• [Text provided]
Hello Stressers!!!

I have read this article regarding a Large Diameter Steel Pipe Reinforced by Stiffening Rings due to some vacuum conditions. Actually from the article what happen is some cracking occur in welds of Stiffening rings welded directly to pipe due to thermal lag between pipe and stiffening ring (low cycle thermal fatigue phenomena). Line is subjected to a very high temperature above creep range.

Anyway I'm curious regarding the recommendation to fix the cracking of welds due to low cycle thermal fatigue (thermal gradient phenomena). To make it short, the recommendation is to put a gap between pipe and stiffening ring and do not directly weld the stiffening ring to the pipe. Yes, this will solve the thermal gradient problem. My question is from the vacuum standpoint, on how it will restraint the pipe to avoid collapse due to external pressure if the stiffening ring is not welded to the pipe. Maybe I am missing something from the detail of how the stiffening ring is being designed to cater both the thermal and vacuum problem at the same time.

Anybody has encountered this type of detail. Kindly share your ideas. Maybe my imagination is not so deep enough to come up with that detail. The article doesn't show the final detail only some description which clearly mention not to weld the stiffening ring to the pipe.

The reason why the proposal will work is that although the pipe will "shrink" as it attempts to collapse in on itself, it won't collapse uniformly - it'll ovalize as it attempts to collapse, and the stiffener ring will prevent that ovalization.

However, let's go down your suggested route.

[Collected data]
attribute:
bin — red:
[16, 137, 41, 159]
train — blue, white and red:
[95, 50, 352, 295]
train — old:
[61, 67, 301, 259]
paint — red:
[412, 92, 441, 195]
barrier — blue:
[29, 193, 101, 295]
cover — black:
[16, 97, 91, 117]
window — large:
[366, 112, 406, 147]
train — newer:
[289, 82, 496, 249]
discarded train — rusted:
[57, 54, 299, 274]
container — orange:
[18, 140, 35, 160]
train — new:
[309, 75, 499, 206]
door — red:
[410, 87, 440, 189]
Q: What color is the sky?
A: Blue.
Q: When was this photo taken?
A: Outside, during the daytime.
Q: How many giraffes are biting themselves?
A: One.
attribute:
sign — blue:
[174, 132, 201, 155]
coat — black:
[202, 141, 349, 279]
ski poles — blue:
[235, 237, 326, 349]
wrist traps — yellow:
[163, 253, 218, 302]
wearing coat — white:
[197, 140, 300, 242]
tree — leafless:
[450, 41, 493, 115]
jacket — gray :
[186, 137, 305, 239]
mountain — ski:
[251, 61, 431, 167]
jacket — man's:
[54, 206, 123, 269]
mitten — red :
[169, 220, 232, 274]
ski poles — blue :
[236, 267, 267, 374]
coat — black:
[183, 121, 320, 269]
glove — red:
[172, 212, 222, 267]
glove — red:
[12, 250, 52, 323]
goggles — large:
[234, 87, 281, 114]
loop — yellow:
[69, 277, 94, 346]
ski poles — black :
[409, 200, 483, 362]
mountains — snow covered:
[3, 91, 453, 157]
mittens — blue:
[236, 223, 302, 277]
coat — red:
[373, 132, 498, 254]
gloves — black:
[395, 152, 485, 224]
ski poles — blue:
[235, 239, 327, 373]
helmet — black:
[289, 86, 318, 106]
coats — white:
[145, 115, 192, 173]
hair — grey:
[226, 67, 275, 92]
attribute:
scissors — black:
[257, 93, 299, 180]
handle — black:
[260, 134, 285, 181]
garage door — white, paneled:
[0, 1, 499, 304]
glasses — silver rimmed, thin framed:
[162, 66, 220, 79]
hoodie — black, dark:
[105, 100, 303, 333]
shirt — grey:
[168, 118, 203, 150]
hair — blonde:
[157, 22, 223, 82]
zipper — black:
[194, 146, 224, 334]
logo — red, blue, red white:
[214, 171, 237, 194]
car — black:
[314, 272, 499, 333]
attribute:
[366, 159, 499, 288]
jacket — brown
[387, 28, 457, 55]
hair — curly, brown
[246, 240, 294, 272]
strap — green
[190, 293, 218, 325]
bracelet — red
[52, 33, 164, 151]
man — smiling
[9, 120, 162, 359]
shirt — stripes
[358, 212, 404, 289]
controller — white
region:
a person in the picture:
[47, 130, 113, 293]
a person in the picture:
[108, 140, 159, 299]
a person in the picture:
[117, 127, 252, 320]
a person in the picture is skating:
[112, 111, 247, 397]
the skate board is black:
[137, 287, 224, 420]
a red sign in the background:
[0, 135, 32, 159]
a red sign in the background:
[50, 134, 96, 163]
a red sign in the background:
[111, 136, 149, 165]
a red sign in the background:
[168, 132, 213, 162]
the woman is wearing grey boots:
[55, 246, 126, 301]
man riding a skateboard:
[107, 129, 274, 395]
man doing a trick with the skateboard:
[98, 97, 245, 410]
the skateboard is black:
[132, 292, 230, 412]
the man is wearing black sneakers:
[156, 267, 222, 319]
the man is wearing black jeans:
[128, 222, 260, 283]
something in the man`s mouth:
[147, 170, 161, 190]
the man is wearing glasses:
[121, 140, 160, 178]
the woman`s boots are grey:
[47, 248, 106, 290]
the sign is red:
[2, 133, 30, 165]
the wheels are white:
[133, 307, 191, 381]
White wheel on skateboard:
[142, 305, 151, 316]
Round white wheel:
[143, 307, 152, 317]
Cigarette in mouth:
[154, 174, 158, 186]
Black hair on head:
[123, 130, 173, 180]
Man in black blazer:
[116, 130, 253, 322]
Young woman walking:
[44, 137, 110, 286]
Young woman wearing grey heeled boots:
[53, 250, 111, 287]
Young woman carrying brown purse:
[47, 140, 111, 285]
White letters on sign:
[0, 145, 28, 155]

• [Requirement A] Name every physical part of the piping setup that the forum thread mentions.
• [Requirement B]
Do these statements agree with the forum thread? Answer yes or no for each, quoting the deciding words.
(i) The line operates at a temperature above the creep range.
(ii) The article shows the final detail of the fix.
(iii) The reply says the pipe collapses uniformly under vacuum.

• [Response A]
- The large diameter steel pipe (also called the line)
- The stiffening rings
- The welds joining the stiffening rings to the pipe

• [Response B]
(i) Yes: "Line is subjected to a very high temperature above creep range."
(ii) No: "The article doesn't show the final detail only some description which clearly mention not to weld the stiffening ring to the pipe."
(iii) No: "it won't collapse uniformly - it'll ovalize as it attempts to collapse"